In 1967, a bolt of lightning triggered a wildfire that engulfed Tanzania’s Merelani Hills, laying them bare. Passing through after the flames subsided, local Masai herders noticed brilliant blue crystals on the ground. Although the herders were unaware, they had discovered the stone’s secret: when exposed to heat, its drab brown color transforms into a thing of beauty.
The stones soon fell into the hands of a merchant named Manuel D’Souza, who mistook them for sapphires. The gemstone stumped jewelers and gemologists, until both the British Museum and Harvard University confirmed that the supposed sapphires were an entirely unknown gemstone. The newly discovered stones were named “blue zoisite.”
Tiffany & Company is credited with renaming the gemstone “Tanzanite” after its native country. Since its discovery just a half-century ago, Tanzanite has become one of the most popular gemstones in fine jewelry, and a well-known birthstone for December.
As its name suggests, Tanzanite comes from only one place in the world: the East African nation of Tanzania.
Mined from the Merelani Hills at the base of Mount Kilimanjaro, the Tanzanite deposits lie within a slender strip of ground just five miles wide.
SELECTING A STONE
With its array of indigo hues and variety of shapes, Tanzanite is a mesmerizing gemstone. Each gemstone is unique, conveying auras from dignified to delicate; it is a gem that suits any personality.
In its untreated form, Tanzanite is a trichroic gem, meaning it shows three colors when viewed at different angles. One direction is blue, another purple, and the other brown.
All Tanzanite demonstrates a striking response to lighting. Daylight brings out its true-blue hues, while incandescent light emphasizes its indigo tones.

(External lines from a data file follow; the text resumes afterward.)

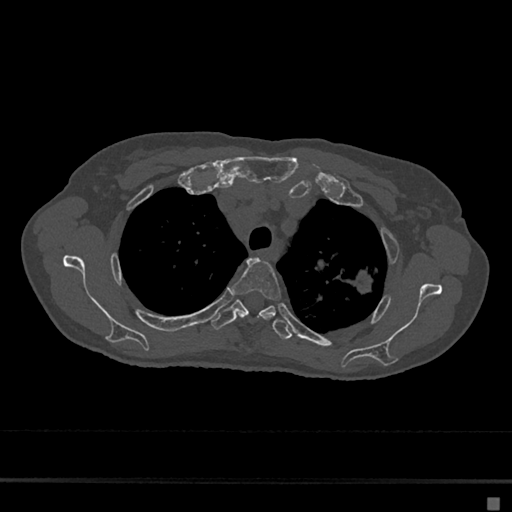
CT including the spine, one axial slice; slice 524 of 797 in the series (ordered by position); reconstruction kernel Br40s/3; bone window (W 1800 / L 400 HU); 0.5 mm slice thickness; 512 × 512 image matrix. Female patient, age 68 years. From the clinical record (not read from this slice): primary cancer: renal.
Outlined on this slice (semi-automatically segmented with operator editing):
- T3 vertebra: bounding box [x1, y1, x2, y2] px = [231, 259, 281, 320]
- T4 vertebra: [210, 299, 291, 340]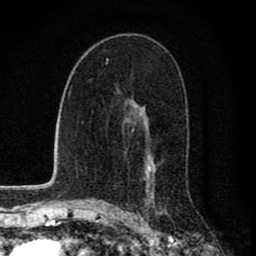
Breast MRI (dynamic contrast-enhanced), one axial slice; position 49 of 80 along the scan axis; cropped to one breast; dynamic contrast-enhanced series, time point 2 of 8 at this slice position (early post-contrast); 1.5 T; TE 2.8 ms, TR 7.1 ms; 2 mm slice thickness; 256 × 256 image matrix, field of view 140 × 140 mm. Female patient.
Annotated regions visible in this slice (semi-automatic segmentation, software-assisted and operator-edited):
- enhancing-tissue mask used for the functional tumour volume (all voxels passing the contrast-enhancement thresholds inside the analysis volume; usually the tumour): bounding box [x1, y1, x2, y2] px = [140, 107, 159, 214]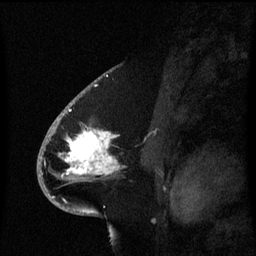
Breast MRI (dynamic contrast-enhanced), one sagittal slice; position 39 of 60 along the scan axis; dynamic contrast-enhanced series, image 2 of 3 at this slice position (ordered by acquisition); 1.5 T; TE 4.2 ms, TR 8.4 ms; 256 × 256 image matrix, field of view 200 × 200 mm. Female patient, age 53 years. Case-level facts recorded for this patient, not image findings: setting: breast cancer imaged before/during neoadjuvant chemotherapy; receptor status: HR-positive, HER2-negative.
Outlined on this slice (semi-automatic segmentation, software-assisted and operator-edited):
- analysis volume of interest (the breast-tissue region the enhancement analysis was run in; not a lesion): bounding box <49,108,124,201> (left, top, right, bottom; pixels)
- tumour enhancement mask (voxels above the 70 % enhancement threshold inside the analysis volume of interest): <60,130,120,175>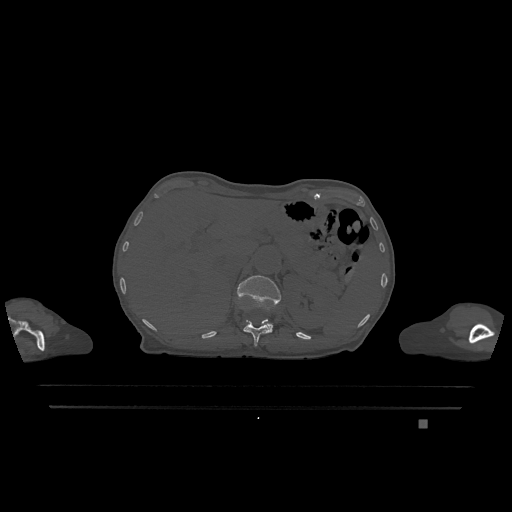
CT including the spine, one axial slice; position 511 of 1317 along the scan axis; bone window (W 1800 / L 400 HU); 512 × 512 image matrix, field of view 500 × 500 mm. Female patient, age 74 years. Case-level facts recorded for this patient, not image findings: primary cancer: lung; vertebrae with lytic lesions (as recorded): T1, T4, T5, T6, L4, L5.
Structures marked on this image (semi-automatically segmented with operator editing):
- L1 vertebra: box from (x=237, y=275) to (x=281, y=332) px
- T12 vertebra: (x=243, y=319)–(x=271, y=346)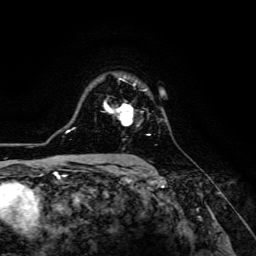
Breast MRI (dynamic contrast-enhanced), one axial slice; position 93 of 134 along the scan axis; cropped to one breast; dynamic contrast-enhanced series, time point 2 of 6 at this slice position (early post-contrast); 3 T; TE 4.7 ms, TR 8.9 ms; 1.2 mm slice thickness; 256 × 256 image matrix, field of view 180 × 180 mm. Female patient.
Structures marked on this image (semi-automatically segmented with operator editing):
- enhancing-tissue mask used for the functional tumour volume (all voxels passing the contrast-enhancement thresholds inside the analysis volume; usually the tumour): bounding box (x1, y1, x2, y2) in pixels: (104, 100, 151, 135)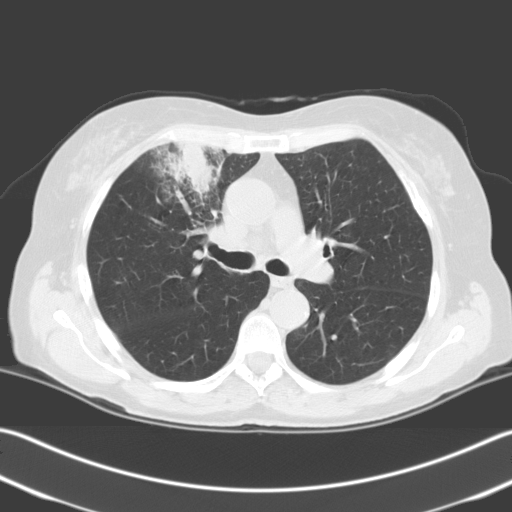
Low-dose screening chest CT, one axial slice. Position 137 of 204 along the scan axis. Lung window (W 1500 / L -600 HU). 3.2 mm slice thickness. 512 × 512 image matrix, field of view 348 × 348 mm.
Outlined on this slice (expert manual segmentation):
- lesion 1 (tumor, upper lobe of right lung): bounding box (x1, y1, x2, y2) in pixels: (175, 143, 217, 195)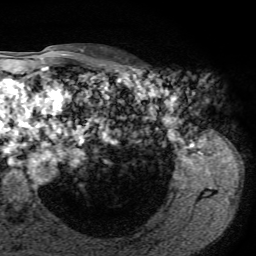
Breast MRI, one axial slice; slice 56 of 72 in the series (ordered by position); cropped to one breast; dynamic contrast-enhanced series, time point 2 of 7 at this slice position (early post-contrast); 1.5 T; TE 4.3 ms, TR 8.7 ms; 2.2 mm slice thickness; 256 × 256 image matrix. Female patient.
Structures marked on this image (semi-automatically segmented with operator editing):
- enhancing-tissue mask used for the functional tumour volume (all voxels passing the contrast-enhancement thresholds inside the analysis volume; usually the tumour): bounding box (x1, y1, x2, y2) in pixels: (108, 48, 128, 61)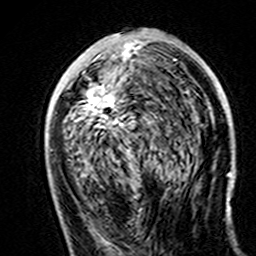
Breast MRI (dynamic contrast-enhanced), one axial slice. Position 75 of 160 along the scan axis. Cropped to one breast. Dynamic contrast-enhanced series, time point 2 of 7 at this slice position (early post-contrast). 3 T. TE 4.6 ms, TR 7.4 ms. 1 mm slice thickness. 256 × 256 image matrix, field of view 144 × 144 mm. Female patient.
Structures marked on this image (semi-automatically segmented with operator editing):
- enhancing-tissue mask used for the functional tumour volume (all voxels passing the contrast-enhancement thresholds inside the analysis volume; usually the tumour): bounding box (x1, y1, x2, y2) in pixels: (84, 42, 145, 130)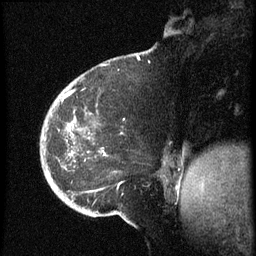
Breast MRI (dynamic contrast-enhanced), one sagittal slice. Slice 18 of 60 in the series (ordered by position). Dynamic contrast-enhanced series, image 2 of 3 at this slice position (ordered by acquisition). 1.5 T. TE 4.2 ms, TR 8.4 ms. 2.5 mm slice thickness. 256 × 256 image matrix. Female patient, age 38 years. From the clinical record (not read from this slice): setting: breast cancer imaged before/during neoadjuvant chemotherapy; receptor status: HER2-positive.
Annotated regions visible in this slice (semi-automatic segmentation, software-assisted and operator-edited):
- analysis volume of interest (the breast-tissue region the enhancement analysis was run in; not a lesion): bounding box (x1, y1, x2, y2) in pixels: (41, 74, 173, 202)
- tumour enhancement mask (voxels above the 70 % enhancement threshold inside the analysis volume of interest): (64, 93, 107, 157)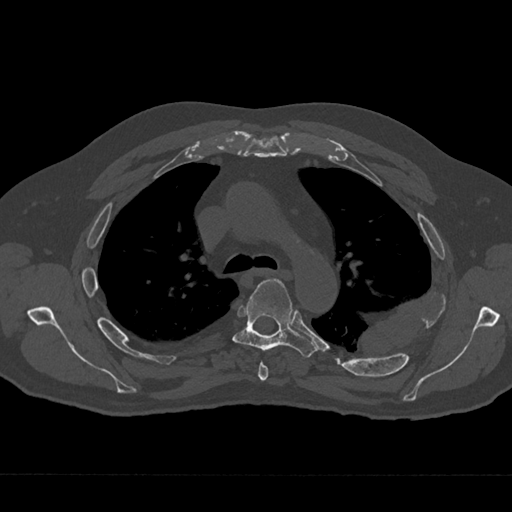
CT including the spine, one axial slice. Position 482 of 797 along the scan axis. 120 kVp. Bone window (W 1800 / L 400 HU). 0.5 mm slice thickness. 512 × 512 image matrix, field of view 377 × 377 mm. Male patient, age 75 years. Case-level facts recorded for this patient, not image findings: primary cancer: renal; vertebrae with lytic lesions (as recorded): T4.
Outlined on this slice (semi-automatic segmentation, software-assisted and operator-edited):
- T4 vertebra: bounding box [x1, y1, x2, y2] px = [258, 362, 269, 381]
- T5 vertebra: [232, 278, 317, 358]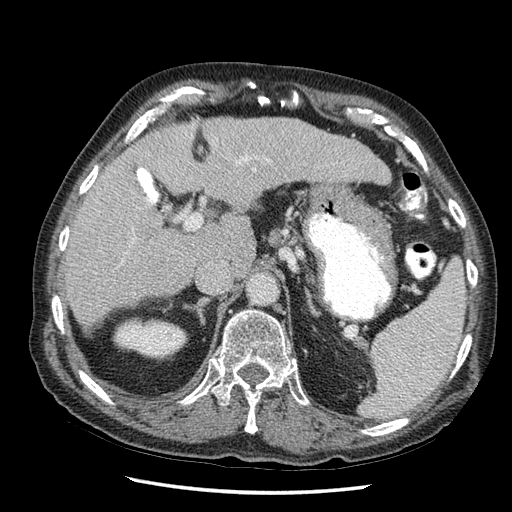
Contrast-enhanced abdominal CT (liver protocol), one axial slice; position 28 of 67 along the scan axis; soft-tissue window (W 400 / L 40 HU); 2.5 mm slice thickness; 512 × 512 image matrix, field of view 360 × 360 mm. Case-level facts recorded for this patient, not image findings: diagnosis: hepatocellular carcinoma (patient treated with transarterial chemoembolisation; whether this scan precedes or follows treatment is not stated here); TNM stage (as recorded): Stage-I; Child-Pugh class: A; tumour differentiation: moderately differentiated; tumour nodularity: uninodular.
Outlined on this slice (semi-automatic segmentation, software-assisted and operator-edited):
- liver parenchyma outside the tumour (the mass and vessels are separate outlines, so this box may not span the whole liver): bounding box [x1, y1, x2, y2] px = [64, 118, 390, 318]
- portal vein: [98, 157, 332, 246]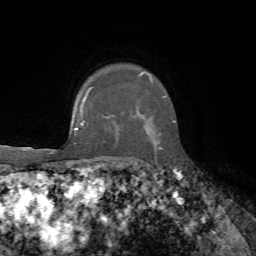
Breast MRI, one axial slice; slice 54 of 72 in the series (ordered by position); cropped to one breast; dynamic contrast-enhanced series, time point 2 of 7 at this slice position (early post-contrast); 1.5 T; TE 4.3 ms, TR 8.7 ms; 2.2 mm slice thickness; 256 × 256 image matrix, field of view 180 × 180 mm. Female patient.
Structures marked on this image (semi-automatic segmentation, software-assisted and operator-edited):
- enhancing-tissue mask used for the functional tumour volume (all voxels passing the contrast-enhancement thresholds inside the analysis volume; usually the tumour): box from (x=86, y=72) to (x=174, y=122) px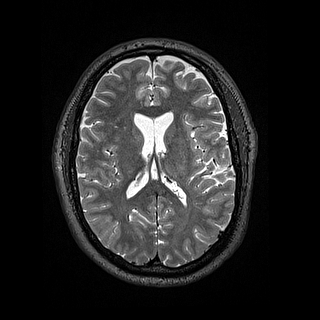
Brain MRI from a brain-tumour surgery series, one axial slice; slice 73 of 144 in the series (ordered by position); 1.2 mm slice thickness; 320 × 320 image matrix, field of view 254 × 254 mm. From the clinical record (not read from this slice): histopathology: Astrocytoma; WHO grade: 2.
Structures marked on this image (outlined manually by an expert reader):
- tumour: bounding box [x1, y1, x2, y2] px = [197, 159, 207, 169]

Generally speaking, the deeper blue a Tanzanite gemstone is, the more value it carries.
Because of its trichroism and cleavage, Tanzanite requires an experienced lapidary who is able to maximize both the stone’s size and unique color. Fortunately, Tanzanite is a plentiful stone, allowing cutters room for creativity. While cushions cuts are commonly used for larger pieces of Tanzanite, combination cuts, fantasy cuts, trilliants, and round cuts are also popular.
Though Tanzanite is available in large sizes suitable for major rings and pendants, it is frequently set into necklaces or earrings more suitable to its soft nature.
With the exception of the few stones that yielded Tanzanite’s discovery, it is universally heat-treated to produce purplish-blue hues. In its unheated form, Tanzanite appears dull gray and brown.
Because heat treatment of Tanzanite is universal, it has no effect on stone’s price, unlike most other gemstones. Heat treatment is a permanent enhancement which will remain unaffected by cutting and polishing.
Like Pearl or Opal, Tanzanite is a gemstone that requires special care.
With a hardness of 6.5, Tanzanite can be scratched if brought into contact with other gemstones. Take care to store Tanzanite jewelry in its own protective pouch to avoid scratching or chipping.
At-home cleaning is recommended every second or third wear. Let a piece soak for a few minutes in a gentle detergent solution and use a soft brush to clean around the setting. Pat dry with a soft, absorbent cloth, or allow to air-dry.
For professional cleaning, never put a Tanzanite in an ultrasonic machine, and never subject it to steam.